* Exercises to complete *
• A. In the text on mercury pollution from cement kilns, what share of women of childbearing age does the EPA estimate have enough mercury in their blood to put a baby at risk?
• B. Pick up the announcement about mercury pollution from cement kilns after its final line and carry it forward.

* Reading passage *
Mercury Pollution From Cement Kilns

More than seven years after a federal court ordered the U.S. Environmental Protection Agency (EPA) to regulate toxic mercury pollution from cement kilns, no action has been taken to curb these dangerous and rapidly growing emissions from over 150 plants located across the nation. A major new study to be released on July 23, 2008 by Earthjustice and the Environmental Integrity Project (EIP) will document the severely underestimated problem of mercury emissions from cement kilns and the EPA’s failure to control them.

Cement kilns produce cement, the main ingredient in concrete. The unregulated kilns are found in many major U.S. urban areas, including cement plants in AL, CA, IA, IL, MD, MI, MT, NY, OR, SC, and WA state (which are highlighted in the report).

Mercury pollution has impaired rivers, lakes, streams and even oceans, making certain fish unsafe to eat. The Earthjustice/EIP study will show that the toxic mercury emissions from cement kilns far exceed EPA estimates. It also will raise major questions regarding the adequacy of cement companies’ mercury reporting. The report from the two groups outlines the steps that federal and state officials should take now to deal with this major public health threat.

Mercury is a dangerous neurotoxin, interfering with the brain and nervous system. According to the report, kilns are considered the top unregulated source of dangerous a pollutant that acts as a neurotoxin.

Exposure to mercury can be particularly hazardous for pregnant women and small children. During the first several years of life, a child’s brain is still developing and rapidly absorbing nutrients. Prenatal and infant mercury exposure can cause mental retardation, cerebral palsy, deafness, and blindness.The EPA estimates that 15% of women of childbearing age, or one out of every six, have enough mercury in their blood to put a baby at risk of cognitive and developmental damage.

Mercury poses a threat to adult men, as well as women and children. In adults, mercury poisoning can adversely affect fertility and blood pressure regulation and can cause memory loss, tremors, vision loss, and numbness of the fingers and toes.

An online news conference will be held on July 23, 2008 at 1:30 p.m. EDT in conjunction with the release of the report. Anyone interested in participating in the news conference (with full, two-way Q&A) can call 800-860-2442 and ask for the “cement kiln toxic pollution study” news event.

News event speakers will be:
* Earthjustice staff attorney James Pew;
* Environmental Integrity Project Director Eric Schaeffer; and
* Marti Sinclair, chairperson, Sierra Club National Air committee (Cincinnati, OH).

* Material shown *

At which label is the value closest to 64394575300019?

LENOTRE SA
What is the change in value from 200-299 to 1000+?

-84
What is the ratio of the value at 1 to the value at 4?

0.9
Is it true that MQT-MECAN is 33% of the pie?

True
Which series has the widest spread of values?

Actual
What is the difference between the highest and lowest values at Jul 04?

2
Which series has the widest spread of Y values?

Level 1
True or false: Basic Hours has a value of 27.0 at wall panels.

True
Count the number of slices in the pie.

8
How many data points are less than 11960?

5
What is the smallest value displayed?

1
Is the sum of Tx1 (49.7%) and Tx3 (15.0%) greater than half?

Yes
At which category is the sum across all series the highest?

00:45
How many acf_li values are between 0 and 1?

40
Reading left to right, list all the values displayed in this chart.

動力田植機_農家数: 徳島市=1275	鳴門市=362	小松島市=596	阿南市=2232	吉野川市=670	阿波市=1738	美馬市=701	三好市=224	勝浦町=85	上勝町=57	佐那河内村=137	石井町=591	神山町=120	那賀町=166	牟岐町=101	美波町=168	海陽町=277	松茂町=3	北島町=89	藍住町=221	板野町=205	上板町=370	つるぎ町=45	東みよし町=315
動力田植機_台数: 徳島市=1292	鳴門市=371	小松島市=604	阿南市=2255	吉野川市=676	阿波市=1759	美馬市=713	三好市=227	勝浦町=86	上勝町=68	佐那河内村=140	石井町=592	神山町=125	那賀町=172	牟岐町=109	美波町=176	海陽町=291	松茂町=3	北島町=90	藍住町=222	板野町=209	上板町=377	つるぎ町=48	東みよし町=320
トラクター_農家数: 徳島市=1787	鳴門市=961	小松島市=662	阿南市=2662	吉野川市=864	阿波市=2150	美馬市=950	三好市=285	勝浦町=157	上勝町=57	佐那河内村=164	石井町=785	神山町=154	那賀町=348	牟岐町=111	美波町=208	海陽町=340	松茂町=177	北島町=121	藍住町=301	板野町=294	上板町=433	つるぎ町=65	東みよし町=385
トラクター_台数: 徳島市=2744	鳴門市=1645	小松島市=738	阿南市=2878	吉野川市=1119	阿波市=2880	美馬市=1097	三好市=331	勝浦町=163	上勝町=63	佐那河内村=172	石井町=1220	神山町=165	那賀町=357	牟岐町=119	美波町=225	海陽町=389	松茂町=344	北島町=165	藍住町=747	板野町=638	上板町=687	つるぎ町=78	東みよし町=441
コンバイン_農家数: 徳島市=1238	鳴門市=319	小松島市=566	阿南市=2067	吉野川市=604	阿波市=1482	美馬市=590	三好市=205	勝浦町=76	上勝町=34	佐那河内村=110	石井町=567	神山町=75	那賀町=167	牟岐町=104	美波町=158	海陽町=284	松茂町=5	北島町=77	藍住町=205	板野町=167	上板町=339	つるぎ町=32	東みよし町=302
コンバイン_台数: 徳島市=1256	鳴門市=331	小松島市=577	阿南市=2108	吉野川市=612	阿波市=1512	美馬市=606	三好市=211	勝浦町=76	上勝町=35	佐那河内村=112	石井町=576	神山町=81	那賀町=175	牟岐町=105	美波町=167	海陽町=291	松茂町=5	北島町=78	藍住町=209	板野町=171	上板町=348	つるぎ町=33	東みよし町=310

* Responses *
• A. 15%, or one out of every six.

• B.
For those unable to participate in real time, the event will be available online as of 6 p.m. EDT on July 23, 2008.


1 COMMENT

  1. http://www.examiner.com/a-1508440~Get_the_mercury_out.html

    Editorial
    Get the mercury out

    The Baltimore Examiner Newspaper
    2008-07-28

    BALTIMORE –

    EPA failure to reduce mercury from cement kilns puts us at risk and hurts business. But self-proclaimed environmental activists should not delude us that rigid enforcement will do much immediately to protect health.

    Environmental Integrity Project and Earthjustice charge that the nation’s 150 kilns, including two in Maryland, expose us to at least 23,000 pounds of mercury a year. High doses of this heavy element cause a wide array of physical and mental diseases. It accumulates up the food chain, especially in fish. It harms babies in the womb. No one knows the dangers of long-term, low-level human exposure. Odds are, it’s bad.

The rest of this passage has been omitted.